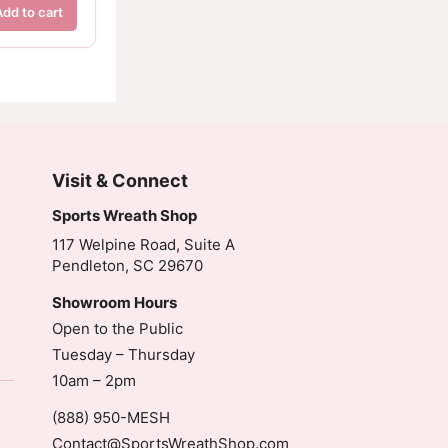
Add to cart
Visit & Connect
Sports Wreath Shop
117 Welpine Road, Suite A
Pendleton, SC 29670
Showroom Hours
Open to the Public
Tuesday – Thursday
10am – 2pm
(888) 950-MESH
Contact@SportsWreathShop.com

____

* _Assigned task_: Without including any pictures, print all of the material exactly as given.

* _Written response_:
Add to cart
Visit & Connect
Sports Wreath Shop
117 Welpine Road, Suite A
Pendleton, SC 29670
Showroom Hours
Open to the Public
Tuesday – Thursday
10am – 2pm
(888) 950-MESH
Contact@SportsWreathShop.com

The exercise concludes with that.